Electrify
Senior Member
Do Mounties Have the Rob Ford Crack Video?
Just when it seemed that we would never get to see a video showing Toronto mayor Rob Ford (allegedly!) smoking crack, there's a renewed hope it may yet surface because Canadian authorities could be in possession of a whispered back-up copy.
This morning there are "questions" about whether or not the Royal Canadian Mounted Police are in possession of the Rob Ford crack video after they obtained search warrants for a murder suspect's cell phone last week. "Six media organizations, including the CBC, are now asking the courts for a look inside sealed police documents to find out whether the RCMP seized a cellphone or computer that may contain video evidence connected to the Ford affair," CBC News reports. Previously, the Globe and Mail reported Hanad Mohamed, a 23-year-old Toronto native, was arrested in Alberta in connection with Anthony Smith's murder. Smith, 21, was killed in a drive-by shooting in Toronto in March.
These reports are the first that the video may still exist somewhere after Gawker's John Cook announced on Tuesday evening that the sellers of the crack video told his intermediary that it was "gone." They didn't say where it went, exactly, but the message was clear: the transaction Gawker had crowdfunded for $200,000 was not going to happen.

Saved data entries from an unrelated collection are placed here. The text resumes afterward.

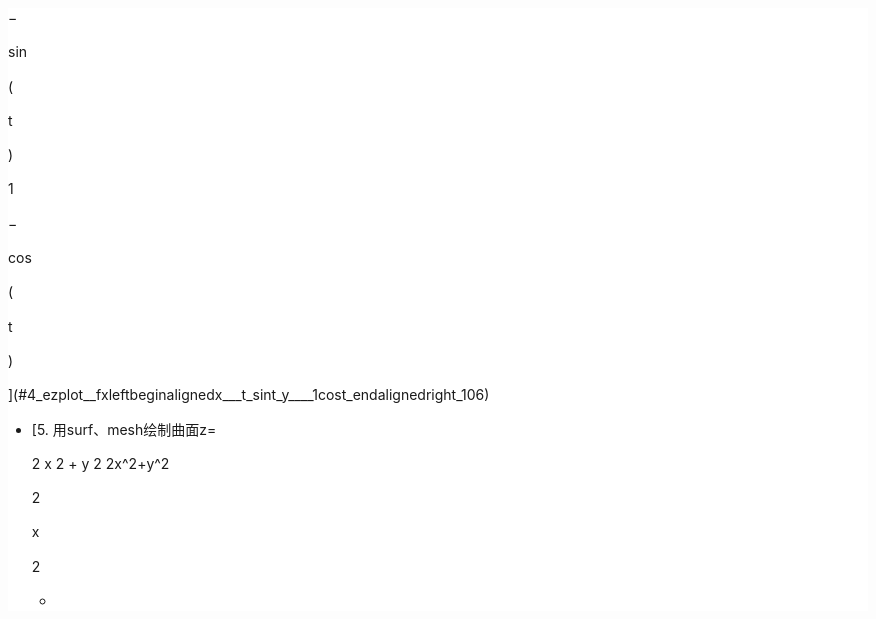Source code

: 

  −



  sin

  (

  t

  )





  1



  −



  cos

  (

  t

  )

  ​](#4_ezplot__fxleftbeginalignedx___t_sint_y____1cost_endalignedright_106)
* [5. 用surf、mesh绘制曲面z=

  2
  x
  2
  +
  y
  2
  2x^2+y^2





  2


  x









  2



  +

Cook said the dealers faced immense pressure from Toronto's Somali community after it came out their ethnicity was revealed in the press.

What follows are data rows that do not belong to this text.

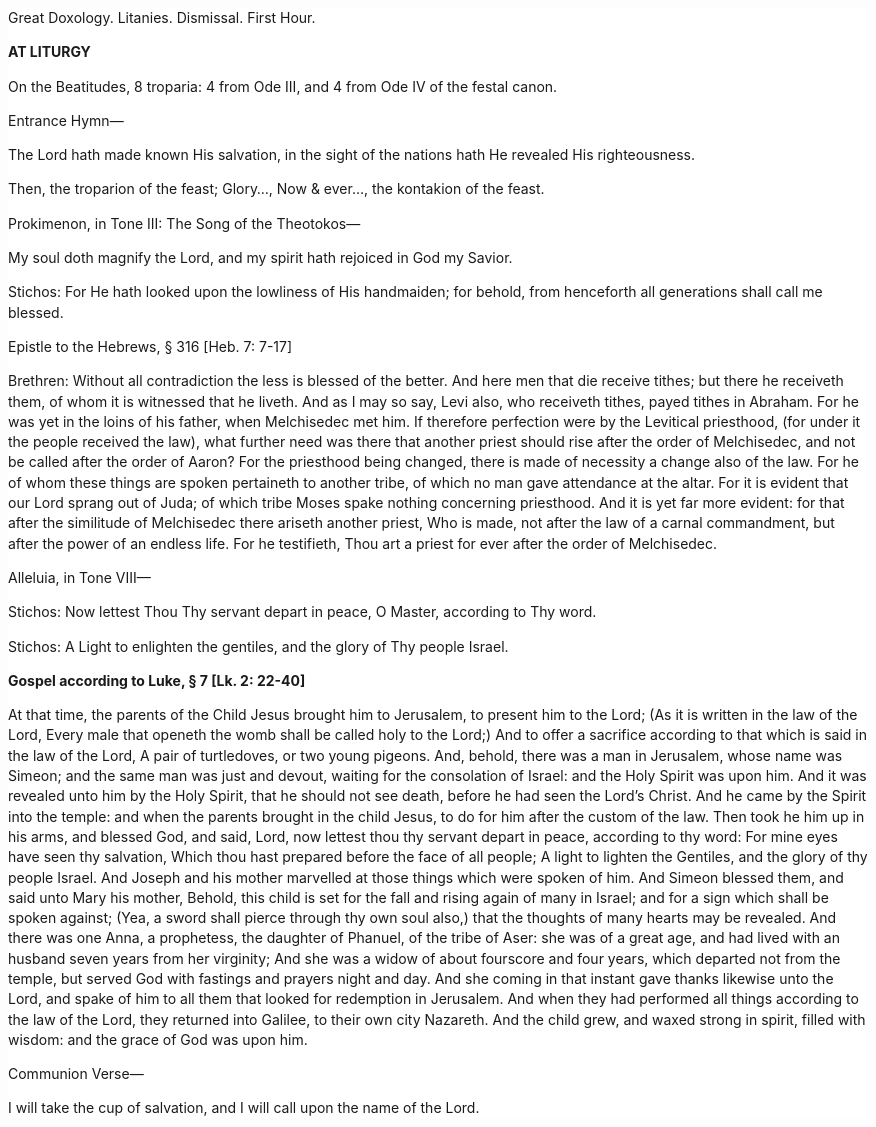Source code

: Great Doxology. Litanies. Dismissal. First Hour.

**AT LITURGY**

On the Beatitudes, 8 troparia: 4 from Ode III, and 4 from Ode IV of the festal canon.

Entrance Hymn—

The Lord hath made known His salvation, in the sight of the nations hath He revealed His righteousness.

Then, the troparion of the feast; Glory…, Now & ever…, the kontakion of the feast.

Prokimenon, in Tone III: The Song of the Theotokos—

My soul doth magnify the Lord, and my spirit hath rejoiced in God my Savior.

Stichos: For He hath looked upon the lowliness of His handmaiden; for behold, from henceforth all generations shall call me blessed.

Epistle to the Hebrews, § 316 \[Heb. 7: 7-17\]

Brethren: Without all contradiction the less is blessed of the better. And here men that die receive tithes; but there he receiveth them, of whom it is witnessed that he liveth. And as I may so say, Levi also, who receiveth tithes, payed tithes in Abraham. For he was yet in the loins of his father, when Melchisedec met him. If therefore perfection were by the Levitical priesthood, \(for under it the people received the law\), what further need was there that another priest should rise after the order of Melchisedec, and not be called after the order of Aaron? For the priesthood being changed, there is made of necessity a change also of the law. For he of whom these things are spoken pertaineth to another tribe, of which no man gave attendance at the altar. For it is evident that our Lord sprang out of Juda; of which tribe Moses spake nothing concerning priesthood. And it is yet far more evident: for that after the similitude of Melchisedec there ariseth another priest, Who is made, not after the law of a carnal commandment, but after the power of an endless life. For he testifieth, Thou art a priest for ever after the order of Melchisedec.

Alleluia, in Tone VIII—

Stichos: Now lettest Thou Thy servant depart in peace, O Master, according to Thy word.

Stichos: A Light to enlighten the gentiles, and the glory of Thy people Israel.

**Gospel according to Luke, § 7 \[Lk. 2: 22-40\]**

At that time, the parents of the Child Jesus brought him to Jerusalem, to present him to the Lord; \(As it is written in the law of the Lord, Every male that openeth the womb shall be called holy to the Lord;\) And to offer a sacrifice according to that which is said in the law of the Lord, A pair of turtledoves, or two young pigeons. And, behold, there was a man in Jerusalem, whose name was Simeon; and the same man was just and devout, waiting for the consolation of Israel: and the Holy Spirit was upon him. And it was revealed unto him by the Holy Spirit, that he should not see death, before he had seen the Lord’s Christ. And he came by the Spirit into the temple: and when the parents brought in the child Jesus, to do for him after the custom of the law. Then took he him up in his arms, and blessed God, and said, Lord, now lettest thou thy servant depart in peace, according to thy word: For mine eyes have seen thy salvation, Which thou hast prepared before the face of all people; A light to lighten the Gentiles, and the glory of thy people Israel. And Joseph and his mother marvelled at those things which were spoken of him. And Simeon blessed them, and said unto Mary his mother, Behold, this child is set for the fall and rising again of many in Israel; and for a sign which shall be spoken against; \(Yea, a sword shall pierce through thy own soul also,\) that the thoughts of many hearts may be revealed. And there was one Anna, a prophetess, the daughter of Phanuel, of the tribe of Aser: she was of a great age, and had lived with an husband seven years from her virginity; And she was a widow of about fourscore and four years, which departed not from the temple, but served God with fastings and prayers night and day. And she coming in that instant gave thanks likewise unto the Lord, and spake of him to all them that looked for redemption in Jerusalem. And when they had performed all things according to the law of the Lord, they returned into Galilee, to their own city Nazareth. And the child grew, and waxed strong in spirit, filled with wisdom: and the grace of God was upon him.

Communion Verse—

I will take the cup of salvation, and I will call upon the name of the Lord.

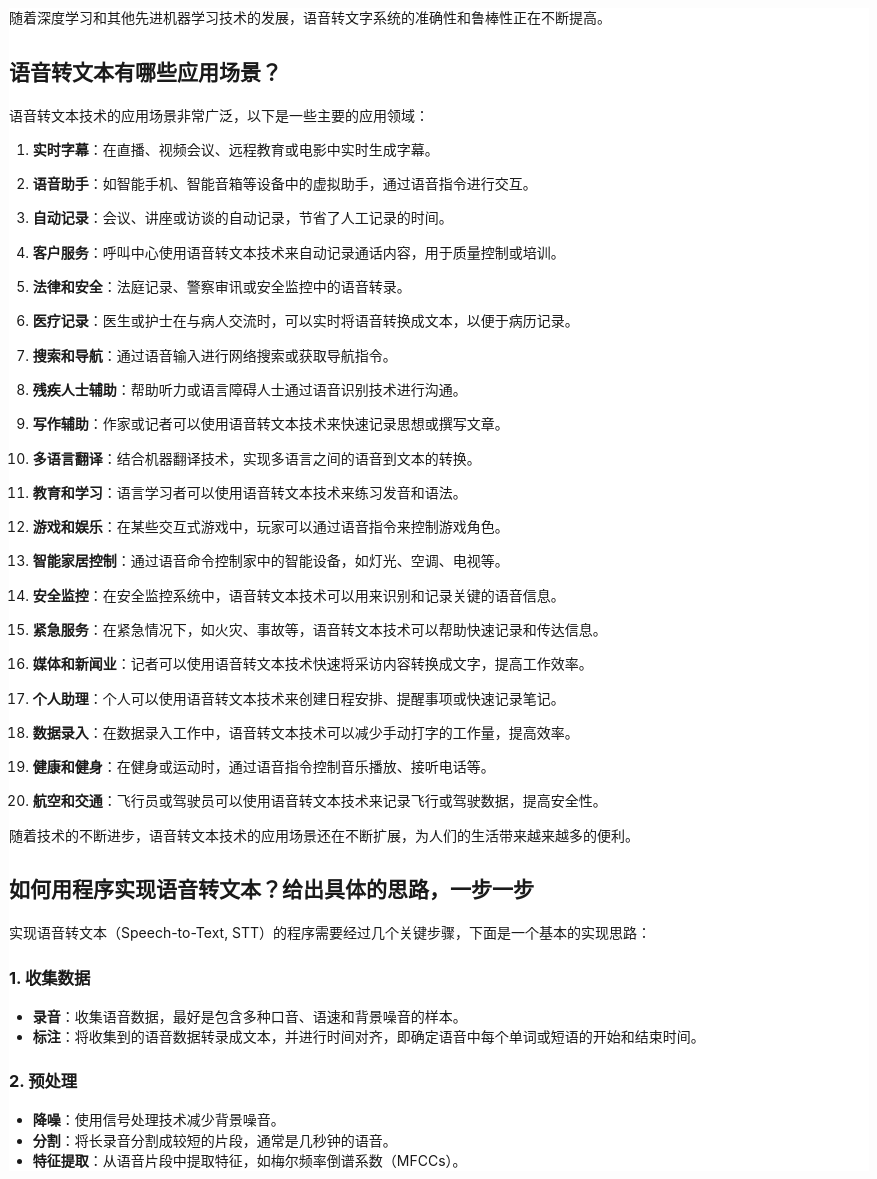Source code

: 随着深度学习和其他先进机器学习技术的发展，语音转文字系统的准确性和鲁棒性正在不断提高。

## 语音转文本有哪些应用场景？

语音转文本技术的应用场景非常广泛，以下是一些主要的应用领域：

1. **实时字幕**：在直播、视频会议、远程教育或电影中实时生成字幕。

2. **语音助手**：如智能手机、智能音箱等设备中的虚拟助手，通过语音指令进行交互。

3. **自动记录**：会议、讲座或访谈的自动记录，节省了人工记录的时间。

4. **客户服务**：呼叫中心使用语音转文本技术来自动记录通话内容，用于质量控制或培训。

5. **法律和安全**：法庭记录、警察审讯或安全监控中的语音转录。

6. **医疗记录**：医生或护士在与病人交流时，可以实时将语音转换成文本，以便于病历记录。

7. **搜索和导航**：通过语音输入进行网络搜索或获取导航指令。

8. **残疾人士辅助**：帮助听力或语言障碍人士通过语音识别技术进行沟通。

9. **写作辅助**：作家或记者可以使用语音转文本技术来快速记录思想或撰写文章。

10. **多语言翻译**：结合机器翻译技术，实现多语言之间的语音到文本的转换。

11. **教育和学习**：语言学习者可以使用语音转文本技术来练习发音和语法。

12. **游戏和娱乐**：在某些交互式游戏中，玩家可以通过语音指令来控制游戏角色。

13. **智能家居控制**：通过语音命令控制家中的智能设备，如灯光、空调、电视等。

14. **安全监控**：在安全监控系统中，语音转文本技术可以用来识别和记录关键的语音信息。

15. **紧急服务**：在紧急情况下，如火灾、事故等，语音转文本技术可以帮助快速记录和传达信息。

16. **媒体和新闻业**：记者可以使用语音转文本技术快速将采访内容转换成文字，提高工作效率。

17. **个人助理**：个人可以使用语音转文本技术来创建日程安排、提醒事项或快速记录笔记。

18. **数据录入**：在数据录入工作中，语音转文本技术可以减少手动打字的工作量，提高效率。

19. **健康和健身**：在健身或运动时，通过语音指令控制音乐播放、接听电话等。

20. **航空和交通**：飞行员或驾驶员可以使用语音转文本技术来记录飞行或驾驶数据，提高安全性。

随着技术的不断进步，语音转文本技术的应用场景还在不断扩展，为人们的生活带来越来越多的便利。

## 如何用程序实现语音转文本？给出具体的思路，一步一步

实现语音转文本（Speech-to-Text, STT）的程序需要经过几个关键步骤，下面是一个基本的实现思路：

### 1. 收集数据
- **录音**：收集语音数据，最好是包含多种口音、语速和背景噪音的样本。
- **标注**：将收集到的语音数据转录成文本，并进行时间对齐，即确定语音中每个单词或短语的开始和结束时间。

### 2. 预处理
- **降噪**：使用信号处理技术减少背景噪音。
- **分割**：将长录音分割成较短的片段，通常是几秒钟的语音。
- **特征提取**：从语音片段中提取特征，如梅尔频率倒谱系数（MFCCs）。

The Globe and the Toronto Star reported former Ford chief of staff Mark Towhey was interviewed by Toronto homicide detectives in the wake of the crack video surfacing. He allegedly told them the exact address where the video was located in Toronto, and that, maybe, the original owner may have been killed for the tape. The implication was that Smith was the tape's original owner. "Sources familiar with the investigation said detectives have obtained search warrants for Mr. Mohamed’s cellphone and homes and are looking for at least one other suspect," the Globe reported. Smith was seen with his arm around Ford in the pictures distributed to the Star and Gawker by the alleged drug dealers who were, until Tuesday, offering to sell the video for $200,000. Mohamed has been transfered to Toronto police custody and already made his first court appearance.

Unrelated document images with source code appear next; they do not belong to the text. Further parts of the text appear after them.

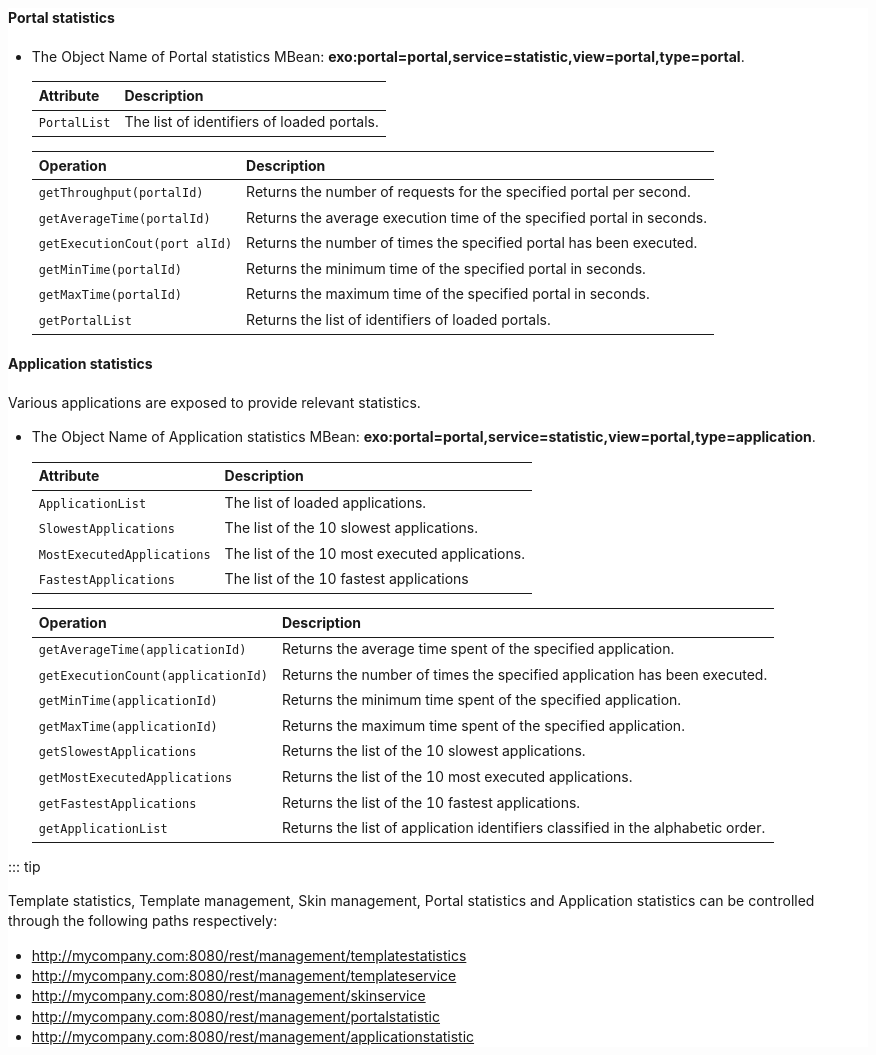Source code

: #### Portal statistics

- The Object Name of Portal statistics MBean:  **exo:portal=portal,service=statistic,view=portal,type=portal**.

     Attribute            |   Description
  ------------------------|----------------------------------------------
  `PortalList`            | The list of identifiers of loaded portals.

     Operation                  |       Description
  ------------------------------|------------------------------------------------------
  `getThroughput(portalId)`     |   Returns the number of requests for the specified portal per second.
  `getAverageTime(portalId)`    |   Returns the average execution time of the specified portal in seconds.
  `getExecutionCout(port alId)` |   Returns the number of times the specified portal has been executed.
  `getMinTime(portalId)`        |   Returns the minimum time of the specified portal in seconds.
  `getMaxTime(portalId)`        |   Returns the maximum time of the specified portal in seconds.
  `getPortalList`               |   Returns the list of identifiers of loaded portals.

#### Application statistics

Various applications are exposed to provide relevant statistics.

- The Object Name of Application statistics MBean: **exo:portal=portal,service=statistic,view=portal,type=application**.

    Attribute                           |       Description
  --------------------------------------|-----------------------------------------------
  `ApplicationList`                     |  The list of loaded applications.
  `SlowestApplications`                 |  The list of the 10 slowest applications.
  `MostExecutedApplications`            |  The list of the 10 most executed applications.
  `FastestApplications`                 |  The list of the 10 fastest applications

  Operation                           |     Description
  ------------------------------------|-----------------------------------------------
  `getAverageTime(applicationId)`    |  Returns the average time spent of the specified application.
  `getExecutionCount(applicationId)` |  Returns the number of times the specified application has been executed.
  `getMinTime(applicationId)`         |  Returns the minimum time spent of the specified application.
  `getMaxTime(applicationId)`         |  Returns the maximum time spent of the specified application.
  `getSlowestApplications`            |  Returns the list of the 10 slowest applications.
  `getMostExecutedApplications`       |  Returns the list of the 10 most executed applications.
  `getFastestApplications`            |  Returns the list of the 10 fastest applications.
  `getApplicationList`                |  Returns the list of application identifiers classified in the alphabetic order.

::: tip

Template statistics, Template management, Skin management, Portal statistics and Application statistics can be controlled through the following paths respectively:

- <http://mycompany.com:8080/rest/management/templatestatistics>
- <http://mycompany.com:8080/rest/management/templateservice>
- <http://mycompany.com:8080/rest/management/skinservice>
- <http://mycompany.com:8080/rest/management/portalstatistic>
- <http://mycompany.com:8080/rest/management/applicationstatistic>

Previous reports have suggested there was another copy of the tape stored somewhere outside of Toronto for safe keeping. What the CBC and the other organizations trying to get a peak into Mohamed's court documents are trying to find is whether or not his cell phone holds that back-up copy.
This thing may come out yet.
http://www.theatlanticwire.com/global/2013/06/do-mounties-have-rob-ford-crack-video/65923/
Just wondering, if the video file was deleted some time ago, are there any advanced data recovery options to reclaim it? Maybe I've watched too much CSI or something, but are there not very technical ways of recovering data even after it is gone?